The publisher that owns Sparks's copyright and plates of his work on Franklin is breaking up and they are selling their stock. "If you intend to send your manuscripts over here for publication, it is important for your interest that you should take advantage of this opportunity, & send them without delay." "I May be enabled to make an arrangement with a publisher to buy the plates, & publish the continuation on better terms than could otherwise be obtained."
1856 March 25. Jared Sparks ALS to Henry Stevens; Cambridge, Massachusetts.
Letter of introduction for John G. Palfrey (1796-1881). Palfrey is writing a history of New England, "& he goes to London for the purpose of examining the old colonial papers in the public offices."

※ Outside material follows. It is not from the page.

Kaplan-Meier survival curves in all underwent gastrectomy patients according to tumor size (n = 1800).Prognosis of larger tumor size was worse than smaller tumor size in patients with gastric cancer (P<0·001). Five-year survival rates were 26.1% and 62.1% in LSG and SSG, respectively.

1857 April 17. Jared Sparks LS to G. P. Putnam; Cambridge, [Massachusetts].
Has not seen the manuscript described by Putnam. Explanation of the reproduction and distribution of Washington's daily orders. The orderly books are in the Department of State. Explanation of published orders. Washington's handwriting remained uniform and characteristic throughout his life.With a postscript in Jared Sparks's hand: Value of manuscripts depends on autograph value. "As a historical document it could have but little value, since a copy of it May easily be obtained from the original Orderly Books in the Department of State."
1857 May 25. Jared Sparks ALS to Henry Stevens; Cambridge, Massachusetts.
Plans to make a trip to England with his family. Wishes to be able to examine the Franklin papers. Stevens May be sailing to the U.S. "I write, therefore, to say, that, in case you should come away before I arrive in London, I hope you will leave the papers in such condition … that I can have access to them."
1858 September 27. Jared Sparks ALS to [Charles] Benj[amin] Richardson; Cambridge, Massachusetts.
Is not able to edit Washington's diaries and suggests alternative editors. Divisions of the diaries for the published editions. Engravings of Mrs. Franklin and Mrs. Bache. Compares the portrait of Franklin in the Portrait Gallery to the painting by Duplessis.
1858 October 28. Jared Sparks ALS to Alonzo D. Faulkner; Cambridge, [Massachusetts].
Is unable to give Faulkner an autographed letter of Washington, but encloses samples of his handwriting [samples not present].
1860 June 16. J[ared] Sparks ALS to Lizzie [Sparks]; New York [City, New York].
Approximately 50 Japanese visitors to New York City. "They were followed by a great many other carriages, and then came the troops. Tell Willie that they made a brilliant display;-several thousands of them, cavalry on horses, artillery, and infantry, interspersed with bands of music." Description of the Japanese visitors.